RICHMOND — A coalition of community and environmental groups is taking the state to court over its agencies’ approval of the cleanup plan for a mixed-used project with 4,000 homes atop a contaminated waterfront site in Richmond.
The lawsuit filed in Contra Costa County Superior Court argues that the state’s Department of Toxic Substances Control and the California Environmental Protection Agency violated California law by approving a purchase agreement for the developer without an adequate environmental review.
Developer Shopoff Realty Investments has plans to build 2,000 to 4,000 housing units and up to 50,000 square feet of retail space on the 86-acre site east of Marina Bay and west of Interstate 580 on the southeastern Richmond shoreline. The site was once owned by the Zeneca (now AstraZeneca) pharmaceutical company.

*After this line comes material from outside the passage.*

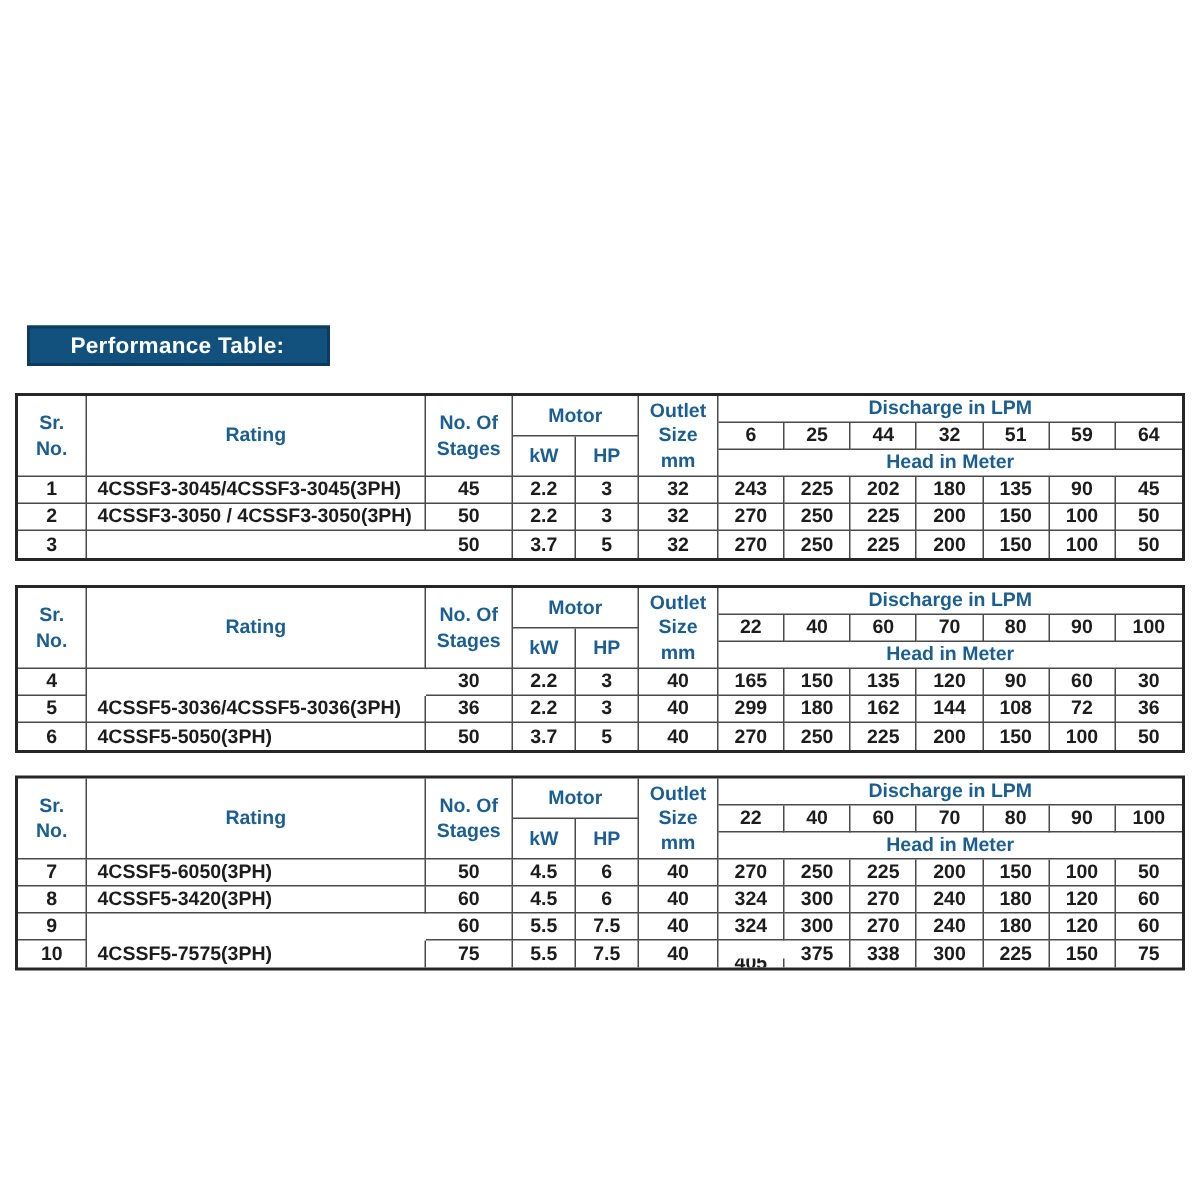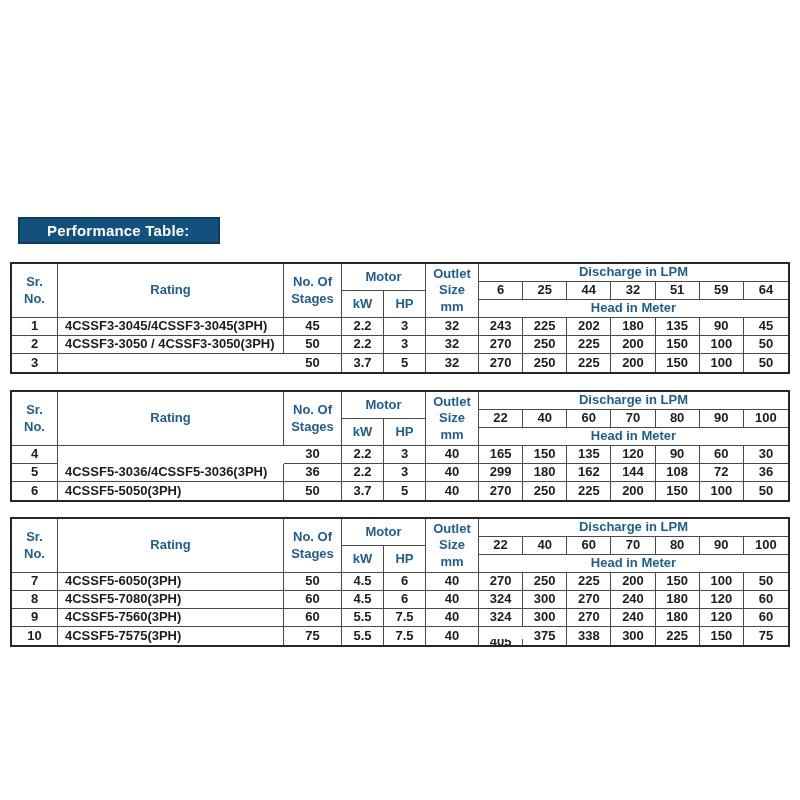"4CSSF5-7080(3PH)" div.c { text: 4CSSF5-7080 -> 4CSSF5-3420 }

The proposed development and the cleanup plans for the site have long been a source of controversy. The site was a dumping ground for toxic materials for decades as a home to the Stauffer Chemical Company and then AstraZeneca.
The state Department of Toxic Substances Control approved a cleanup method for the site that includes removing some contaminated soil, treating the groundwater and poyring concrete over the contaminated areas. The Richmond City Council voted last year to support that method after approving a more thorough soil removal process in 2018.
A spokeswoman for the Department of Toxic Substances issued a statement noting that the department “robustly engaged with the communities surrounding this site during our decision making process with the goal of protecting public health and the environment while minimizing adverse impacts on public health and safety compared to other alternatives.”
In a statement about its decision to approve the method in 2019, the Department of Toxic Substances Control said the more complete soil excavation method would take 10 years and require about 64,370 truck trips to get rid of the material, creating “harmful impacts to the community, including air pollution, dangerous traffic and increased dust.”
The alternative capping method requires about two years and 1,050 truck trips.
But critics — including those who filed the lawsuit — say the current plan won’t go far enough.
“The site is open on the sides and bottom,” said Faris Jessa of Richmond Shoreline Alliance in an email statement. “So a concrete cap won’t prevent the toxics from moving inland with sea-level rise. We don’t want a carcinogenic toxic soup coming up under our homes.”
The groups argue that the cleanup plan approved by Department of Toxic Substances Control in 2019 is insufficient in light of new California guidance about sea-level rise and that the department has ignored a recent state protocol on the risks of volatile organic compounds.
In approving the purchase agreement, the state regulatory agencies “failed to take into account changed circumstances and new information about the cleanup plan,” the new lawsuit alleges, noting that approved cleanup plan “will not only be ineffective in remediating the Zeneca Site, but will, instead, result in spreading toxic materials now located in the soil and groundwater under the Zeneca Site in all directions: up to the surface, into the atmosphere, into any buildings built on the site, into the air and soil surrounding the site, and into the waters of the Bay just south of the site.”
“Building housing on this contaminated site would be an environmental injustice,” said Virginia Reinhart, director of the San Francisco Bay Chapter of the Sierra Club, which filed the lawsuit along with Mothers Against Toxic Housing, Citizens for East Shore Parks, Richmond Shoreline Alliance, Sunflower Alliance, Greenaction for Health and Environmental Justice and the Sustainability, Parks, Recycling, and Wildlife Legal Defense Fund.
“While Richmond needs more affordable housing, we don’t want to put communities already overburdened by pollution in harm’s way because the responsible agency hasn’t analyzed all the risk factors,” she said.
The groups earlier this year filed a lawsuit against the city, arguing that the 2016 environmental impact report the council used to approve the plans does not adequately the changes to the rate of sea-level rise and the potential impacts of that on the groundwater and toxic substances at the site. That lawsuit is pending.
The new lawsuit asks the court to halt any actions from being taken to build the housing project until the state rescinds its approval and fully complies with environmental law.
“This is not rocket science,” said Courtney Cummings of Mothers Against Toxic Housing. “Clean it up.”